With in vitro fertilization so popular in today’s society among infertile couples, who is to say that in the future, cloning won’t take over? Cloning is noted to be better for treating infertility in the sense that it can eliminate health problems with the child from the beginning. This proves to be beneficial in the way that a couple is more than likely guaranteed a healthy child. Cloning does not, however, always prove to be beneficial. For example, in the case where a certain disease is on the rise and one of say three clones get it.

The immune system of the other two clones is identical which proves that they have no guard against diseases. Many parents have great concern in regards to having a child that has been cloned. However, there are many excited parents looking forward to this breakthrough in technology. By looking at the many different reasons for cloning a child, one can better understand why it may seem appealing to parents. Cloning from an already existing human will provide the opportunity for parents to pick their “ideal” child.

They will be able to pick out every aspect of their child and make sure that it is perfect before they decide to have it. For example, they can choose their hair and eye color and build almost exactly by looking at the individual they were cloned from (Voelker 331).

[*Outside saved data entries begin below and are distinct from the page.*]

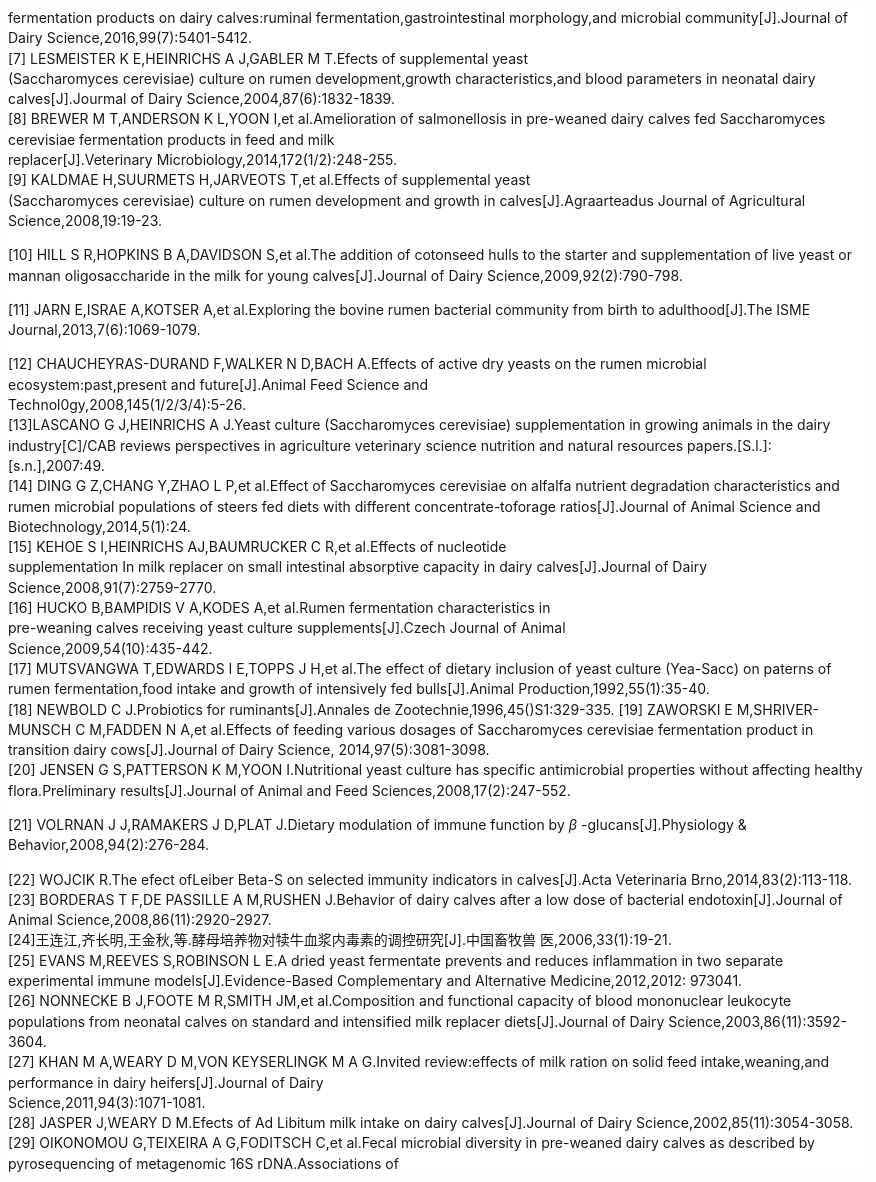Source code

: fermentation products on dairy calves:ruminal fermentation,gastrointestinal morphology,and microbial community[J].Journal of Dairy Science,2016,99(7):5401-5412.   
[7] LESMEISTER K E,HEINRICHS A J,GABLER M T.Efects of supplemental yeast   
(Saccharomyces cerevisiae) culture on rumen development,growth characteristics,and blood parameters in neonatal dairy calves[J].Jourmal of Dairy Science,2004,87(6):1832-1839.   
[8] BREWER M T,ANDERSON K L,YOON I,et al.Amelioration of salmonellosis in pre-weaned dairy calves fed Saccharomyces cerevisiae fermentation products in feed and milk   
replacer[J].Veterinary Microbiology,2014,172(1/2):248-255.   
[9] KALDMAE H,SUURMETS H,JARVEOTS T,et al.Effects of supplemental yeast   
(Saccharomyces cerevisiae) culture on rumen development and growth in calves[J].Agraarteadus Journal of Agricultural Science,2008,19:19-23.

[10] HILL S R,HOPKINS B A,DAVIDSON S,et al.The addition of cotonseed hulls to the starter and supplementation of live yeast or mannan oligosaccharide in the milk for young calves[J].Journal of Dairy Science,2009,92(2):790-798.

[11] JARN E,ISRAE A,KOTSER A,et al.Exploring the bovine rumen bacterial community from birth to adulthood[J].The ISME Journal,2013,7(6):1069-1079.

[12] CHAUCHEYRAS-DURAND F,WALKER N D,BACH A.Effects of active dry yeasts on the rumen microbial ecosystem:past,present and future[J].Animal Feed Science and   
Technol0gy,2008,145(1/2/3/4):5-26.   
[13]LASCANO G J,HEINRICHS A J.Yeast culture (Saccharomyces cerevisiae) supplementation in growing animals in the dairy industry[C]/CAB reviews perspectives in agriculture veterinary science nutrition and natural resources papers.[S.l.]:[s.n.],2007:49.   
[14] DING G Z,CHANG Y,ZHAO L P,et al.Effect of Saccharomyces cerevisiae on alfalfa nutrient degradation characteristics and rumen microbial populations of steers fed diets with different concentrate-toforage ratios[J].Journal of Animal Science and Biotechnology,2014,5(1):24.   
[15] KEHOE S I,HEINRICHS AJ,BAUMRUCKER C R,et al.Effects of nucleotide   
supplementation In milk replacer on small intestinal absorptive capacity in dairy calves[J].Journal of Dairy Science,2008,91(7):2759-2770.   
[16] HUCKO B,BAMPIDIS V A,KODES A,et al.Rumen fermentation characteristics in   
pre-weaning calves receiving yeast culture supplements[J].Czech Journal of Animal   
Science,2009,54(10):435-442.   
[17] MUTSVANGWA T,EDWARDS I E,TOPPS J H,et al.The effect of dietary inclusion of yeast culture (Yea-Sacc) on paterns of rumen fermentation,food intake and growth of intensively fed bulls[J].Animal Production,1992,55(1):35-40.   
[18] NEWBOLD C J.Probiotics for ruminants[J].Annales de Zootechnie,1996,45()S1:329-335. [19] ZAWORSKI E M,SHRIVER-MUNSCH C M,FADDEN N A,et al.Effects of feeding various dosages of Saccharomyces cerevisiae fermentation product in transition dairy cows[J].Journal of Dairy Science, 2014,97(5):3081-3098.   
[20] JENSEN G S,PATTERSON K M,YOON I.Nutritional yeast culture has specific antimicrobial properties without affecting healthy flora.Preliminary results[J].Journal of Animal and Feed Sciences,2008,17(2):247-552.

[21] VOLRNAN J J,RAMAKERS J D,PLAT J.Dietary modulation of immune function by $\beta$ -glucans[J].Physiology & Behavior,2008,94(2):276-284.

[22] WOJCIK R.The efect ofLeiber Beta-S on selected immunity indicators in calves[J].Acta Veterinaria Brno,2014,83(2):113-118.   
[23] BORDERAS T F,DE PASSILLE A M,RUSHEN J.Behavior of dairy calves after a low dose of bacterial endotoxin[J].Journal of Animal Science,2008,86(11):2920-2927.   
[24]王连江,齐长明,王金秋,等.酵母培养物对犊牛血浆内毒素的调控研究[J].中国畜牧兽 医,2006,33(1):19-21.   
[25] EVANS M,REEVES S,ROBINSON L E.A dried yeast fermentate prevents and reduces inflammation in two separate experimental immune models[J].Evidence-Based Complementary and Alternative Medicine,2012,2012: 973041.   
[26] NONNECKE B J,FOOTE M R,SMITH JM,et al.Composition and functional capacity of blood mononuclear leukocyte populations from neonatal calves on standard and intensified milk replacer diets[J].Journal of Dairy Science,2003,86(11):3592-3604.   
[27] KHAN M A,WEARY D M,VON KEYSERLINGK M A G.Invited review:effects of milk ration on solid feed intake,weaning,and performance in dairy heifers[J].Journal of Dairy   
Science,2011,94(3):1071-1081.   
[28] JASPER J,WEARY D M.Efects of Ad Libitum milk intake on dairy calves[J].Journal of Dairy Science,2002,85(11):3054-3058.   
[29] OIKONOMOU G,TEIXEIRA A G,FODITSCH C,et al.Fecal microbial diversity in pre-weaned dairy calves as described by pyrosequencing of metagenomic 16S rDNA.Associations of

Cloning from an already existing adult is a second method that we must consider when discussing the cloning of humans. This type of cloning would no doubt be a very controversial issue any way that it is looked at, but it is necessary to understand the two ways that it could be done if we were to clone humans.

Unlike the process of cloning embryos, cloning from already existing humans allows one to know exactly what their clone will look like ahead of time. Before the clone is actually produced, the parents or the individual’s clone will know exactly what to expect in their offspring as far as looks go. Personality and other factors cannot be certain, but it is stated that if the clone is observed carefully and compared with its other clones, many similarities will automatically arise. Cloning among adults is less obtainable than embryonic cloning, but it seems to cause just as much controversy.

Cloning from an already existing adult is a second method that we must consider when discussing the cloning of humans. For example, there are many religious groups that feel cloning should not be considered for any reasons whatsoever. Richard McCormick for Christian Century, believes that “human cloning is an extremely social matter, not a question of mere personal privacy. I see three dimensions to the moral question: the wholeness of life, the individuality of life, and the respect for life” (148).

In his article based on religion and cloning, he explains that all creatures come from God with their own certain uniqueness about them. He points out the fact that the pre-embryo is human and is living even in its first stages of development. This somehow parallels to the issue of abortion and whether or not it is morally right. Religion is the root of many peoples’ values and their beliefs about things like cloning and abortion lie behind these. Richard McCormick basically summarizes the statement that society is already pretty messed up and with the idea of cloning in perspective, we need to beware as the future approaches.

No matter what we say or do, research for cloning will steadily continue and even more moral and ethical issues will arise. Who knows which of the two kinds of cloning will become the most popular in the future, but right now the main stand we need to take is whether or not it can be done and should be done. Who knows if human cloning done in research labs presently will go beyond the laboratory and affect individuals lives? What we do know however, is that cloning seems to very appealing in some aspects and very frightening in others.